Ethereal-dev: Re: [Ethereal-dev] Re: tethereal and ethereal

Note: This archive is from the project's previous web site, ethereal.com. This list is no longer active.

From: Guy Harris <gharris@xxxxxxxxx>
Date: Tue, 17 Sep 2002 12:41:43 -0700
On Tue, Sep 17, 2002 at 12:07:19PM -0700, Curtis Doty wrote:
> Has anyone tried subsuming tethereal into ethereal? So one binary is 
> built, but with option to run without Gdk.

It is not necessarily the case that such an option can be implemented; I
think many UNIX dynamic linking mechanisms attempt, at program startup
time, to load all libraries with which the program regardless of whether
the program is going to call those routines or not.

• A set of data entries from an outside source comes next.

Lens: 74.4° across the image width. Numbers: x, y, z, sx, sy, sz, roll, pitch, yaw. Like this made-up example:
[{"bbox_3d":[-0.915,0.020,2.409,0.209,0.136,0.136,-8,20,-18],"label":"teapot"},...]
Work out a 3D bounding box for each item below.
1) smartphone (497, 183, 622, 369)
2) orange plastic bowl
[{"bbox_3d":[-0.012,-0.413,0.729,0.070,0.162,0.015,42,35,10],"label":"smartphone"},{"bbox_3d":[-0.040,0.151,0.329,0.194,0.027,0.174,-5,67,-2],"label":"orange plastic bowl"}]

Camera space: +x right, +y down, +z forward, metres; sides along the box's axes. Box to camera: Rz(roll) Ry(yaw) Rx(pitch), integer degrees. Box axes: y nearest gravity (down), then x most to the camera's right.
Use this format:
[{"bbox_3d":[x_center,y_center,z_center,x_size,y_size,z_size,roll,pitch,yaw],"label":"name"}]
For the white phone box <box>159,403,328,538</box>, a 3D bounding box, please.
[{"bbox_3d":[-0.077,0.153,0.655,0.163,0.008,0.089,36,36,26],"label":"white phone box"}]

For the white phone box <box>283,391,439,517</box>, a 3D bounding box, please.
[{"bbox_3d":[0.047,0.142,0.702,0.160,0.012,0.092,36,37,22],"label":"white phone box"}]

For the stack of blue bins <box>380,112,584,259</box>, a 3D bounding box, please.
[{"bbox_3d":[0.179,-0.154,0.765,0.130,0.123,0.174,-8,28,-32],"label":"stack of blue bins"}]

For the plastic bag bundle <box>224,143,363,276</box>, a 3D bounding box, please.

In particular, that's how the dynamic linking mechanism in FreeBSD 3.4,
at least, works.  If you compile the program

	#include <math.h>

	int
	main(int argc, char **argv)
	{
		if (argc == 27)
			printf("%g\n", cos(17.324));
		else
			printf("No\n");
		return 0;
	}

which has an option to run without libm - i.e., don't supply it with 26
arguments (the 27th is the path to the program) and it won't use any
libm routines - and temporarily arrange that there's no
"/usr/lib/libm.so.2", and try to run the program, you get

	/usr/libexec/ld-elf.so.1: Shared object "libm.so.2" not found

I suspect that's the behavior you'd get on most systems with a SunOS
4.x-derived shared library mechanism, e.g. the BSDs, Linux
distributions, and Solaris and other SVR4-based systems.  You might get
it with other UNIX systems as well.

The Win32 dynamic linking mechanism may work the same way.

So that version of Tethereal would require that you have GTK+ installed,
which would mean it no longer serves the purpose for which at least some
people use it (running it on machines that don't have X11 installed).